L’appartenenza ad una “élite” esclusiva, non deve mai condizionare i criteri di giudizio. Dio non è questione di appartenenza, ma di spirito, di anima, di amore. Gesù abolisce decisamente il criterio: “Non è dei nostri”. Non è dei nostri, e allora? Gesù non guarda “con chi”; non ci chiederà mai a quale associazione apparteniamo, in quale movimento carismatico siamo impegnati; bensì cosa facciamo di buono per gli altri, come siamo dentro, nella nostra anima; con quanta carità trattiamo i nostri fratelli. Gesù non ha mai chiesto: “Tu sei dei miei? Sei cristiano? Da dove vieni? Di che nazionalità sei? Se non sei “dei nostri”, vattene, fuori, via. Sei un infiltrato maledetto!”. Al contrario non si stancava di insegnare: “Fa il bene, ama, sii disponibile, sii accogliente, ascolta, e Dio è sicuramente in te: tu sei benedetto”.
Quanto lontani siamo ancora da Gesù, fratelli miei: pensiamo solo per un attimo a cosa succede oggi intorno a noi: la corruzione dilaga, non esiste più la verità, non esiste più l’ascolto, il rispetto. Esiste solo l’egoismo, la corsa al potere, la faziosità, il preconcetto assoluto. Se chi parla appartiene ad uno schieramento diverso dal nostro, qualunque cosa dica, non ci va bene. Non ci interessa neppure sapere cos’ha da dire: ci basta sapere che è dell’altra corrente, che non è “dei nostri”. Viceversa se qualcuno della “nostra parte” delinque, ne combina qualcuna di veramente grossa, non ci tocca più di tanto, lo difenderemo sempre e dovunque ad oltranza, perché “è dei nostri”. Ma questa, fratelli, è legittimazione della falsità, del crimine, della delinquenza. E di esempi ne conosciamo a migliaia! Le pagine di cronaca di questi giorni ce ne offrono un triste e desolante florilegio.
È vero che l’attaccamento al proprio clan è un retaggio tribale; fondamentale, al pari dell’unione che si crea tra una madre e i suoi figli. Se una madre non sentisse come “suo” il figlio, il figlio non potrebbe sopravvivere. Solo se sentono “propria” la loro creatura, una madre e un padre affronteranno coraggiosamente ogni difficoltà e controversia per difenderlo da ogni pericolo. E in questo modo il piccolo si sentirà di appartenere a quella famiglia, si sentirà in qualche modo inserito nell’autorevole “proprietà” dei genitori. L’istinto di possesso, di attaccamento, di appartenenza è sicuramente fondamentale per la vita; senza di esso non ci sarebbe vita. Ma poi arriva il momento in cui ci viene chiesto di crescere. E sarà l’individuo che deciderà a quale gruppo, a quale famiglia, a quale comunità aggregarsi.

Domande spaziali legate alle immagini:
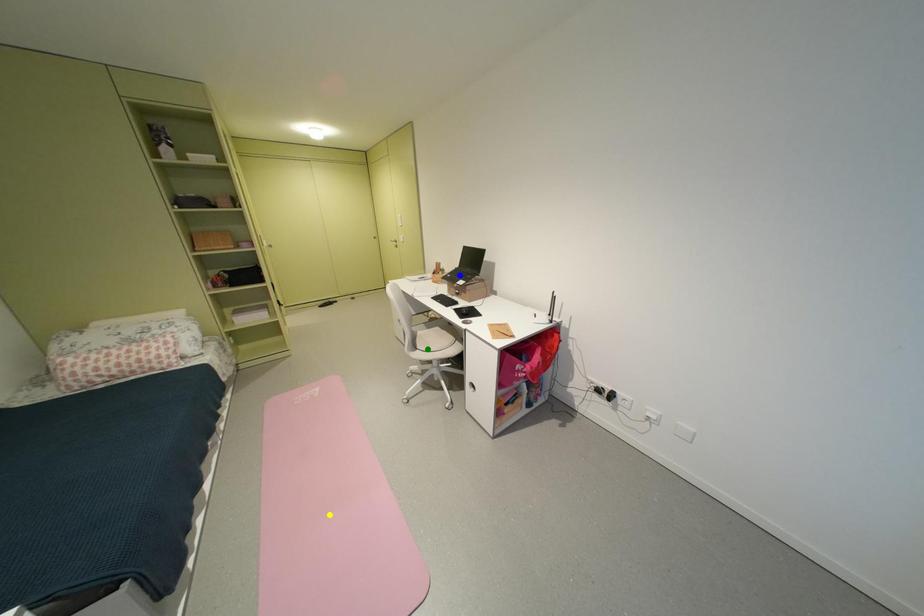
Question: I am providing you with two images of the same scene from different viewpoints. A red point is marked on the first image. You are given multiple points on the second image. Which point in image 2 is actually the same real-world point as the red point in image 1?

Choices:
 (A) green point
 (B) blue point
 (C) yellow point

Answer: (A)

• _Attività da svolgere_:
(a) Stabilisci se ciascuna affermazione concorda con il brano. Rispondi sì o no e cita le parole del brano che lo decidono.
(i) Gesù ci chiederà a quale associazione apparteniamo.
(ii) L'attaccamento al proprio clan è un retaggio tribale.
(iii) Chi delinque "della nostra parte" viene condannato da noi senza esitazione.
(b) Rispondi in breve, basandoti sul brano:
(i) Che cosa dilaga oggi intorno a noi?
(ii) Insieme alla madre, chi affronta ogni difficoltà per difendere la propria creatura?
(iii) Che cosa ci offrono le pagine di cronaca di questi giorni?
(c) Traduci in inglese questa frase del brano: "Ma poi arriva il momento in cui ci viene chiesto di crescere."

• _Soluzioni per attività_:
(a)
(i) No: "non ci chiederà mai a quale associazione apparteniamo"
(ii) Sì: "È vero che l’attaccamento al proprio clan è un retaggio tribale"
(iii) No: "lo difenderemo sempre e dovunque ad oltranza"

(b)
(i) La corruzione.
(ii) Il padre.
(iii) Un triste e desolante florilegio di esempi.

(c) But then the moment comes when we are asked to grow up.